On peut les énumérer : suppression du système de régulation du coût des médicaments destinés au traitement de l’hépatite C – je n’ai pas bien vu l’utilité de cette mesure –, affaiblissement du mécanisme de la clause de sauvegarde en réduisant l’assiette prise en compte pour son calcul, suppression de la réduction du plafond d’exonération de cotisations sur les parachutes dorés – mesure rétablie en partie par l’Assemblée nationale –, généralisation de la réduction forfaitaire de cotisations pour les particuliers employeurs, extension du taux réduit du forfait social aux entreprises créant un plan d’épargne entreprise ou un plan d’épargne pour la retraite collectif, suppression du paiement de charges sociales sur les dividendes versés aux dirigeants de SARL, suppression de la CSG et de la CRDS sur les revenus du patrimoine immobilier et les produits de placement perçus en France par les personnes domiciliées hors de France.

Comment assumer, sans contradiction, la responsabilité de telles propositions ? Leur coût n’est pas évalué, leur compensation pas prévue et elles augmenteraient de manière importante les déficits, à l’opposé de toute justice sociale !

Le niveau des prélèvements a également été évoqué, mais comment passer sous silence la mise en œuvre de la deuxième tranche du pacte de responsabilité et de solidarité ? Elle représente pourtant un allègement de charges de plus de 3 milliards d’euros en 2016 pour les entreprises – 4,2 milliards en année pleine –, auquel s’ajoute 1 milliard d’euros de réduction de la C3S, qui profitera prioritairement aux petites et moyennes entreprises.
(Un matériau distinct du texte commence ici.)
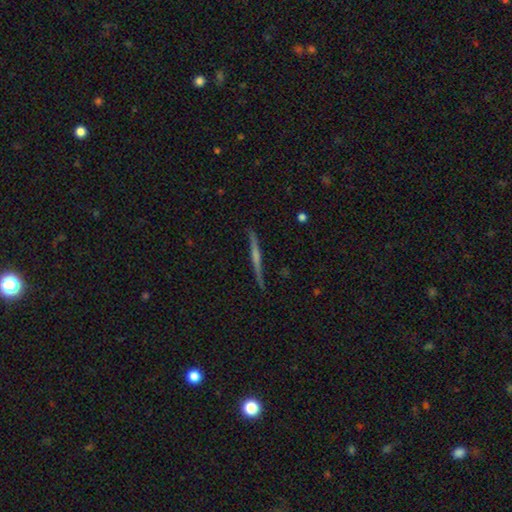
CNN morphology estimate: smooth_or_featured: featured or disk (p=0.66) [alt: smooth p=0.21]
disk_edge_on: yes (p=0.94) [alt: no p=0.06]
edge_on_bulge: rounded (p=0.61) [alt: none p=0.29]
merging: none (p=0.87) [alt: minor disturbance p=0.09]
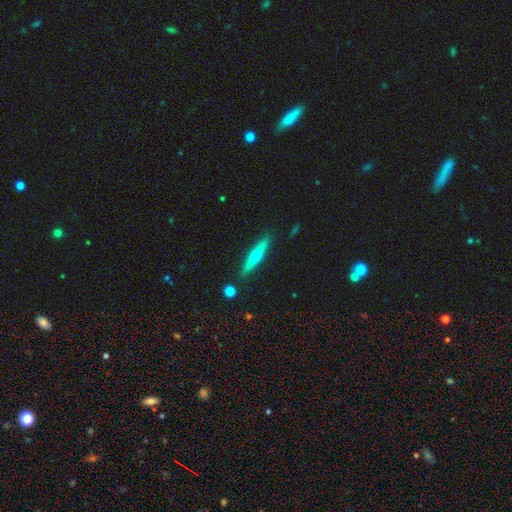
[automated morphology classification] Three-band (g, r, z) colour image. It shows a featured or disk galaxy (66%) viewed edge-on (97%) with a rounded central bulge (93%). Merging: none (89%).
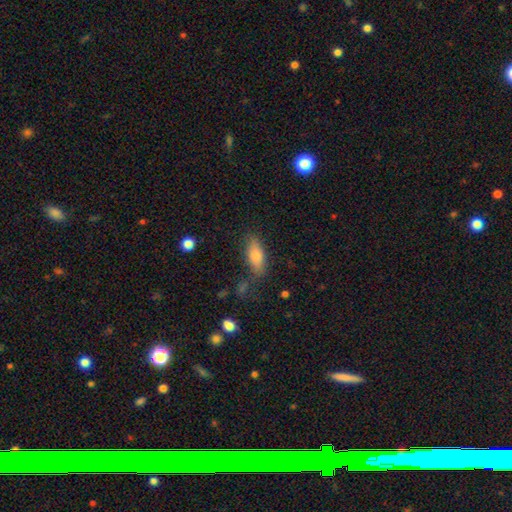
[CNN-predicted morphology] Smooth or featured: smooth — 80% (featured or disk — 12%)
How rounded: in between — 78% (cigar-shaped — 19%)
Merging: none — 70% (minor disturbance — 18%)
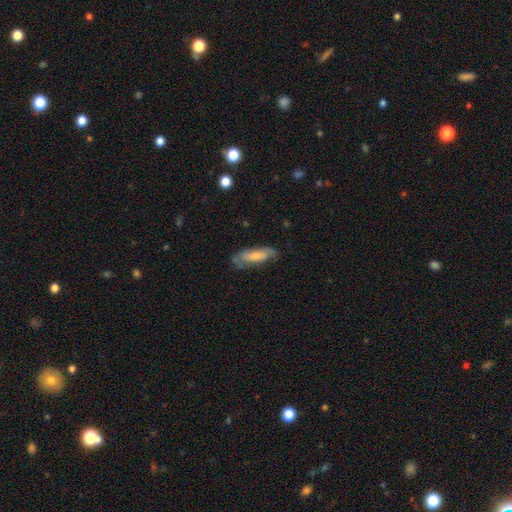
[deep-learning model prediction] This appears to be a smooth galaxy with no disk features (56%) that is in between round and cigar-shaped (57%). Merging: none (62%).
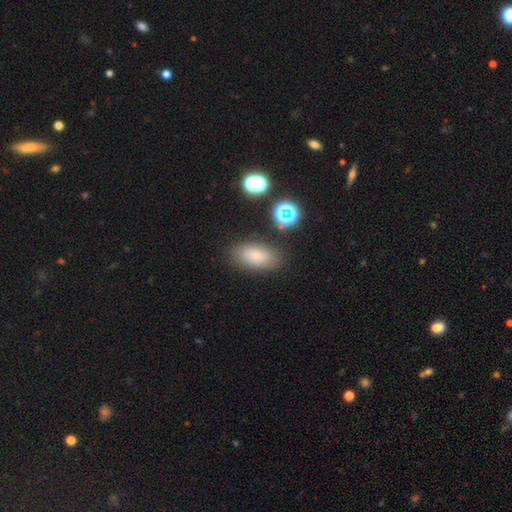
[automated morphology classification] smooth-or-featured: smooth: 81% | star or artifact: 11% | featured or disk: 8%
  how-rounded: in between: 91% | round: 5% | cigar-shaped: 4%
  merging: none: 83% | minor disturbance: 11% | major disturbance: 4% | merger: 3%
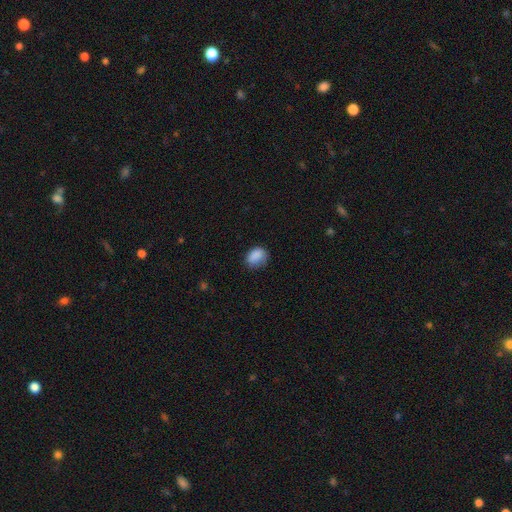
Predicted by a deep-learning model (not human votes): smooth-or-featured: smooth: 86% | star or artifact: 8% | featured or disk: 5%
  how-rounded: in between: 62% | round: 37% | cigar-shaped: 1%
  merging: none: 66% | minor disturbance: 26% | major disturbance: 7% | merger: 1%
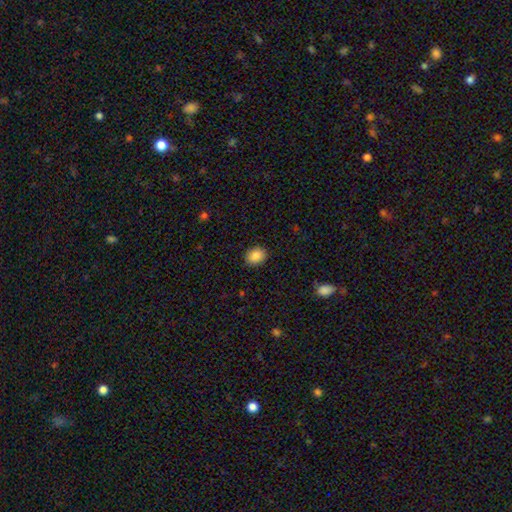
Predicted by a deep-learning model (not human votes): smooth-or-featured: smooth: 87% | star or artifact: 8% | featured or disk: 4%
  how-rounded: in between: 55% | round: 44% | cigar-shaped: 1%
  merging: none: 89% | minor disturbance: 8% | major disturbance: 2% | merger: 1%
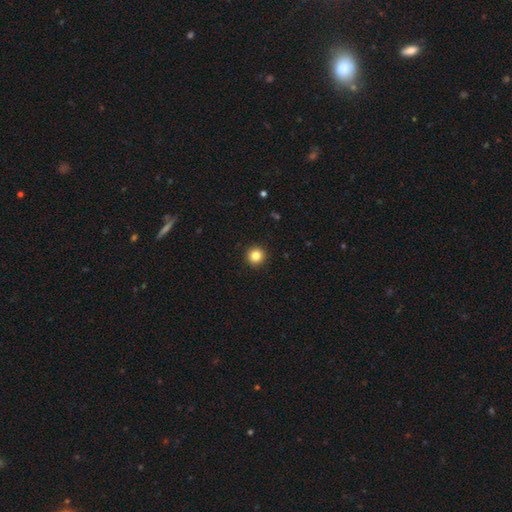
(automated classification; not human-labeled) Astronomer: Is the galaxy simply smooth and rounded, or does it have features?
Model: smooth — 83%.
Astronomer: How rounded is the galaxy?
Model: round — 95%.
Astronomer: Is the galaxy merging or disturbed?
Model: none — 94%.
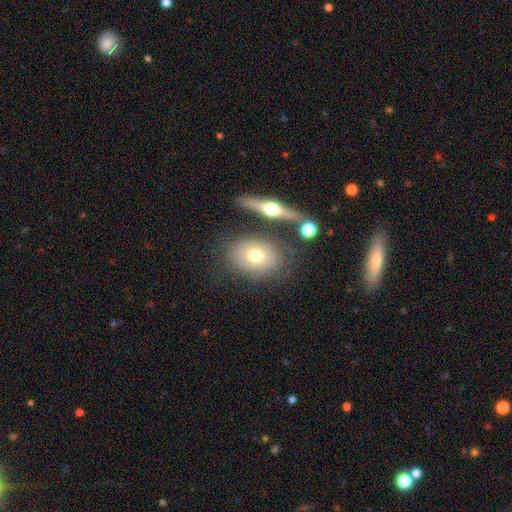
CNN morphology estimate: smooth-or-featured: smooth: 53% | featured or disk: 39% | star or artifact: 8%
  how-rounded: in between: 61% | round: 36% | cigar-shaped: 3%
  merging: none: 68% | minor disturbance: 15% | merger: 10% | major disturbance: 6%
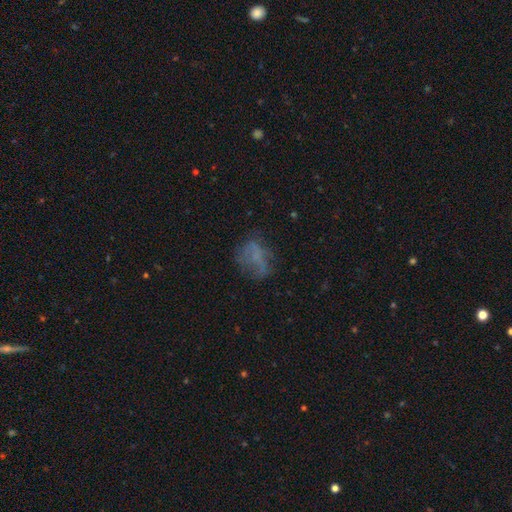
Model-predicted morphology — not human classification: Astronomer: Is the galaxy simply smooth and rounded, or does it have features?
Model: smooth — 43% (runner-up: featured or disk, 36%).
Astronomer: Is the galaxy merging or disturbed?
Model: none — 49% (runner-up: major disturbance, 26%).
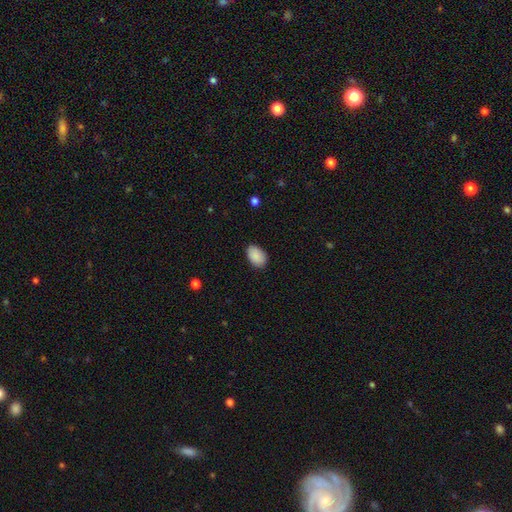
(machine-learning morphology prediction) smooth-or-featured: smooth: 89% | star or artifact: 7% | featured or disk: 4%
  how-rounded: in between: 89% | round: 10% | cigar-shaped: 1%
  merging: none: 86% | minor disturbance: 11% | major disturbance: 2% | merger: 1%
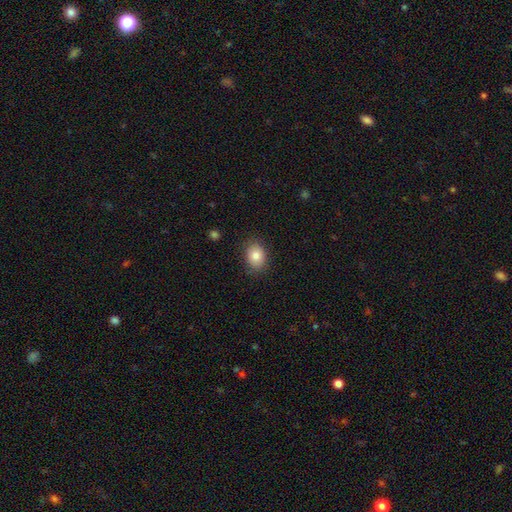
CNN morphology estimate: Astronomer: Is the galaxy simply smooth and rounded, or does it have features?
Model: smooth — 83%.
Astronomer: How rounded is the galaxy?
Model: in between — 59% (runner-up: round, 41%).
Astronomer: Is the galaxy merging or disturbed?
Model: none — 85%.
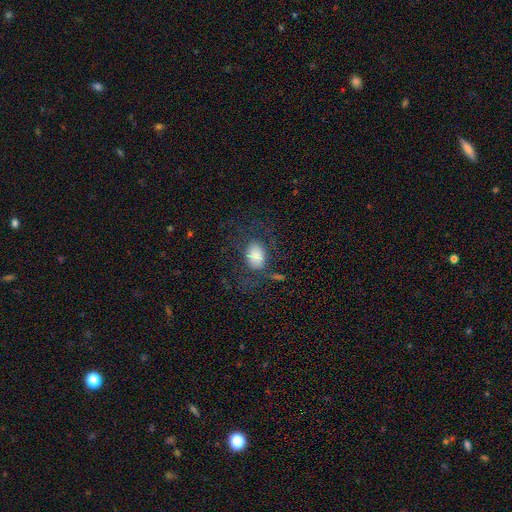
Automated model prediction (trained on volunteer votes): This appears to be a smooth galaxy with no disk features (69%) that is in between round and cigar-shaped (66%). Merging: none (54%).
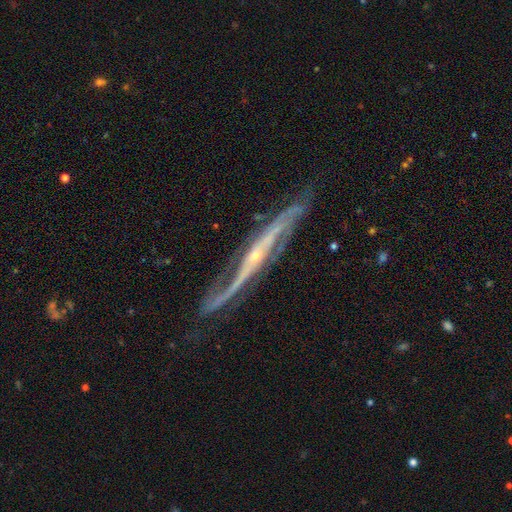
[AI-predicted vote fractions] This appears to be a featured or disk galaxy (89%) viewed edge-on (60%) with a rounded central bulge (69%). Merging: none (72%).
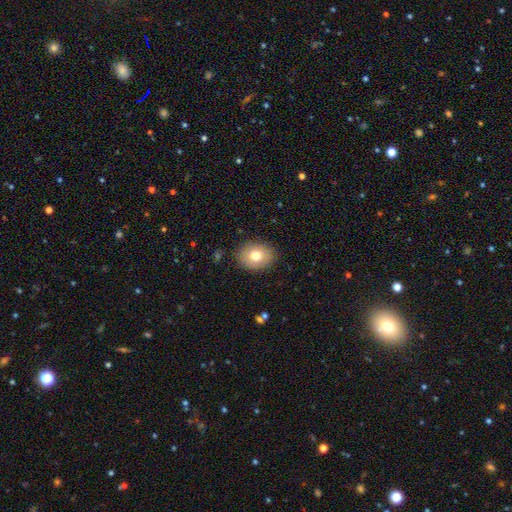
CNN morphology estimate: Smooth or featured? Predicted: smooth (p=0.77). How rounded? Predicted: in between (p=0.55). Merging? Predicted: none (p=0.87).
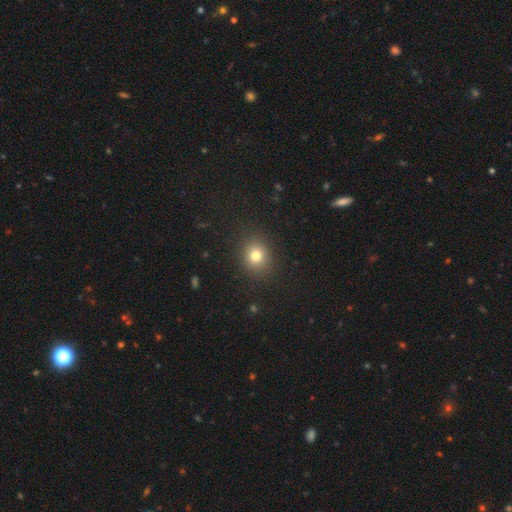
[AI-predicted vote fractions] This appears to be a smooth galaxy with no disk features (77%) that is round (70%). Merging: none (88%).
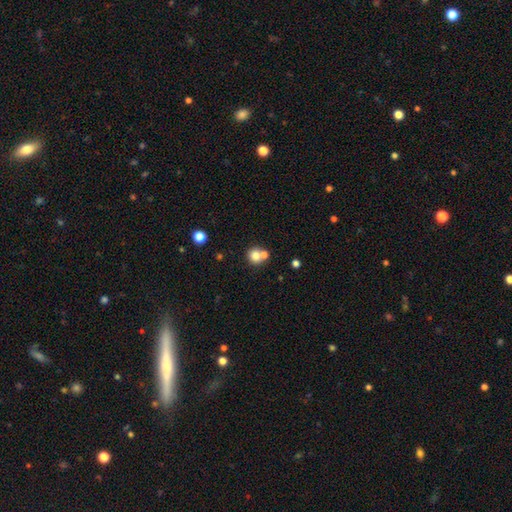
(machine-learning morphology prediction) A smooth galaxy with no disk features (76%) that is round (86%).

Vote fractions:
- Smooth or featured? smooth: 76% / featured or disk: 13% / star or artifact: 11%
- How rounded? round: 86% / in between: 13% / cigar-shaped: 1%
- Merging? none: 47% / merger: 43% / minor disturbance: 7% / major disturbance: 3%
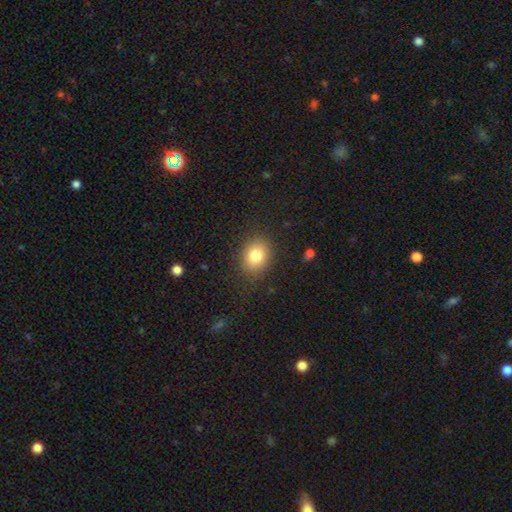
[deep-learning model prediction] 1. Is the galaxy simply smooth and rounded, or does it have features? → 81% smooth, 10% star or artifact, 9% featured or disk.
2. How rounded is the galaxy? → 52% round, 47% in between, 1% cigar-shaped.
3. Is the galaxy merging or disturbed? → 86% none, 10% minor disturbance, 3% major disturbance, 1% merger.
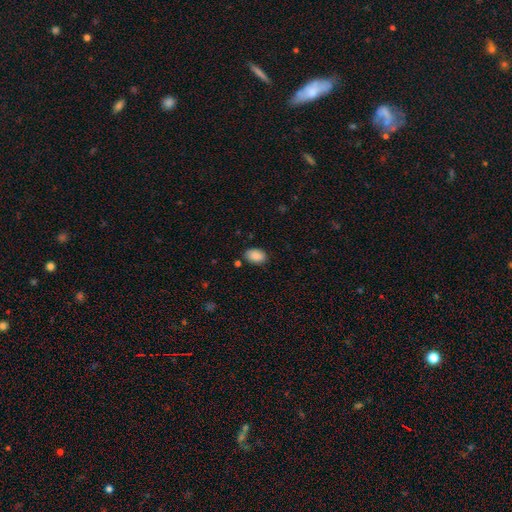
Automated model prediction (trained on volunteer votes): Smooth or featured? smooth (89%)
How rounded? in between (86%)
Merging? none (83%)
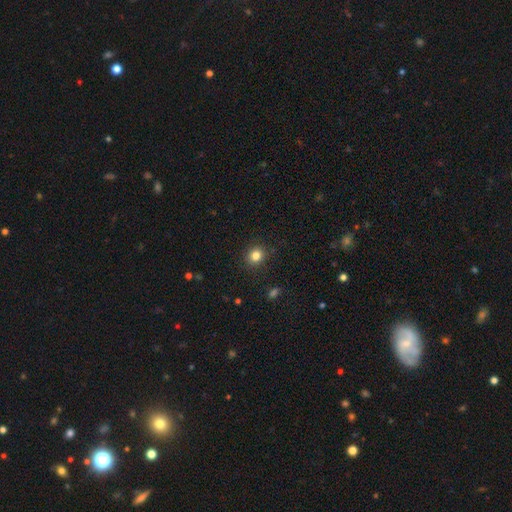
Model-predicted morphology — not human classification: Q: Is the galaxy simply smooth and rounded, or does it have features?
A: smooth — 82%.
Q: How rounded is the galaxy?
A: round — 81%.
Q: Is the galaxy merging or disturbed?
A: none — 89%.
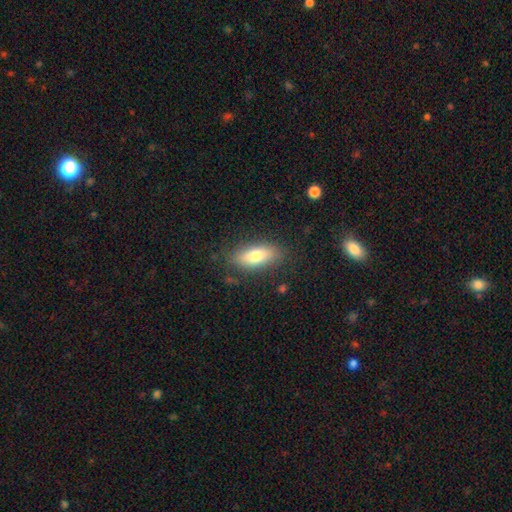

Enfin, l’amélioration des comptes s’accompagne d’une démarche volontaire du Gouvernement dans le traitement de la dette sociale par l’anticipation du transfert à la CADES, prévu par la loi de financement pour 2011, d'un montant de 23,6 milliards d’euros, soit le reliquat des 62 milliards d’euros de dette, dont l’apurement été fixé à terme en 2017. L’opportunité de cette mesure est évidente, dans un contexte de taux extrêmement bas. (M. Francis Delattre s’exclame.)

Le texte qui nous revient de l’Assemblée nationale a retrouvé les tableaux d’équilibre, supprimés au Sénat.

Il nous y est proposé également une nouvelle rédaction de deux dispositions largement discutées sur tous les bancs et prévues par les articles 21 et 22.

La nouvelle rédaction de l’article 21 substitue à la procédure d’appel d’offres, initialement prévue pour sélectionner les contrats de complémentaire santé destinés aux personnes de plus de 65 ans, une procédure de labellisation.

Nous pouvons nous réjouir qu’un accord ait pu être trouvé sur ce point. Il va dans l’intérêt de la protection sociale des personnes concernées, tout en prenant en compte la spécificité des organismes mutualistes appelés à proposer de meilleures garanties au meilleur coût.

Une nouvelle rédaction est également proposée pour l’article 22 : l’option dérogatoire du salarié en contrat court pour choisir une couverture individuelle, qui peut être solvabilisée par un versement de l’employeur, devient subsidiaire par rapport à la couverture collective existante.

Il n’y aura pas de débat ce matin sur les articles. Nous avons donc écouté Mme la ministre avec beaucoup d’attention sur cette disposition. Je vous rappelle notre souci que les conventions existantes comportant une complémentaire santé dans ces secteurs de travail précaire conservent l’adhésion de leurs salariés.

Mes chers collègues, j’ai évoqué le travail de fond réalisé par le Sénat, mais aussi les contradictions qui traversent sa majorité et lui font rendre une « copie hors sujet », pour reprendre une expression que j’ai déjà utilisée ! Elle est hors sujet, car privée de tout chiffre, ce qui n’est pas le moindre des paradoxes pour un projet de loi de financement…

Notre objectif en faveur de la sécurité de l’ensemble de nos concitoyens et pour redonner confiance à notre jeunesse dans son avenir est pourtant commun : faire vivre et inscrire dans le XXIe siècle un système de protection sociale, que tout le monde loue et qui est reconnu et envié au-delà de nos frontières.

Tel est le message que nous pouvons porter le plus largement possible. En tout cas, je l’espère profondément et sincèrement. (Applaudissements sur les travées du groupe socialiste et républicain.)